The Met Police’s Anti-terrorist posters, which are worse than Cold War era propaganda, and a spoofed response endorsed by the British Press Photographers’ Association.
As we have also reported today, 62-year-old Malcolm Sleath from London was detained as a terror suspect this week simply for taking a photograph of a police car in order to document police misconduct.
The general population are literally treated as terrorists for photographing police misconduct, however it is absolutely fine for the police to use cars with telescopic spy cameras on a mast in an attempt to catch and fine drivers talking on their mobile phones, eating, applying make-up or otherwise driving illegally.
The nature of Mr Sleath’s detainment has raised questions about whether police were enforcing 58A of the 2000 Terrorism Act, a passage replicated in the 2008 Counter Terrorism Act.
This section contains ambiguous language which suggests that merely filming or photographing police officers is an act of terrorism. When journalist organizations expressed fears that this law could effectively outlaw a huge part of their profession, they were told by PC Alan Cousins of the Metropolitan Police Film Unit that the law would not impede them.
As of February 17, Section 76 of the Counter Terrorism Act also prohibits photographing police and permits the arrest of anyone found “eliciting, publishing or communicating information” relating to members of the armed forces, intelligence services and police officers, which is “likely to be useful to a person committing or preparing an act of terrorism”.
Essentially, under anti-terror laws, anyone caught photographing police could face a fine or a prison sentence of up to 10 years.
Journalists have reacted fiercely to the provisions, which the police have been pushing for for some time. The British Press Photographers’ Association, the National Union of Journalists and the National Association of Press Agencies have all voiced concern that it has now become routine for police to conduct surveillance of reporters and photographers covering demonstrations in London and across the country.

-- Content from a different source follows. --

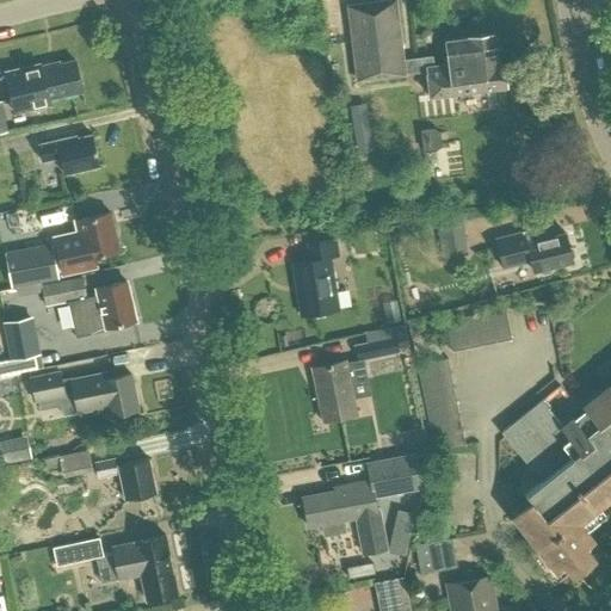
[(426,71),(429,97),(505,86),(510,82),(507,66),(497,63),(493,32),(468,36),(468,37),(445,41),(448,63),(433,66),(432,57),(402,61),(395,0),(387,0),(347,5),(357,80),(405,74),(405,73),(426,71)]
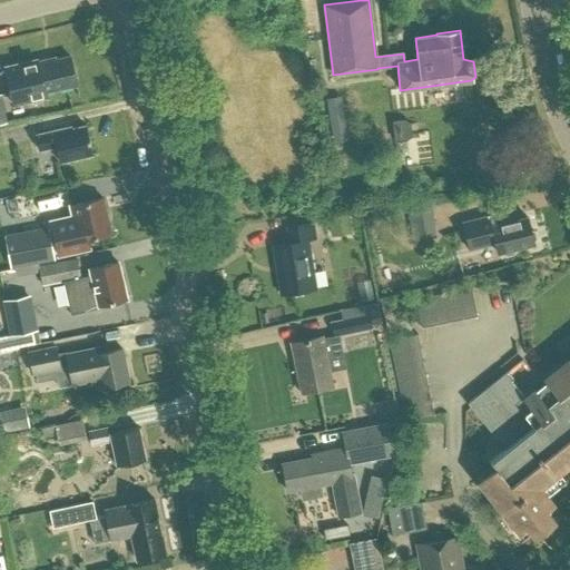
[(45,92),(76,85),(69,56),(55,59),(53,53),(19,62),(18,59),(5,62),(10,90),(22,87),(26,98),(45,94),(45,92)]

Journalists covering protests say they are being targeted by police surveillance officers, using the anti-terrorism legislation, more so than the actual protesters.
A recent Guardian investigation confirmed this and revealed that police target protesters and journalists precisely because they have the ability to film and photograph them. In response the police are taking their own surveillance footage and routinely uploading it onto a database, storing details for at least seven years.
Because police appear not to have disclosed such activity, lawyers believe it likely that the technique is in violation of privacy rights under Article 8 of the Human Rights Act.
Below is a short video summarising the Guardian’s findings. Note how the brainwashed police declare that they trust the journalists “less than the protesters” and announce that they think it’s wrong that “they think they can just wander in and out of the bloody field” at the protest. The officer with the camera also has the temerity to find it suspicious that one of the journalists doesn’t like having his picture taken.
Also Related: “I’m A Photographer… Not A Terrorist” – a short film by Jason N.Parkinson
Such moves are not restricted to the UK police, for some time now authorities in New York have been moving toward a blanket ban on all forms of filming in public.
Camera crews are routinely threatened with arrest for filming peaceful demonstrations and cops have been caught stealing cameras from photographers and independent reporters.
It seems that filming and photographing is now deemed to be a threat per se. Pick from any number of stories archived at www.freedomtophotograph.com for example.
The crack down on photography and filming in the name of “counter terrorism” is just one more startling example of how we the people are the real targets of such freedom stripping legislation.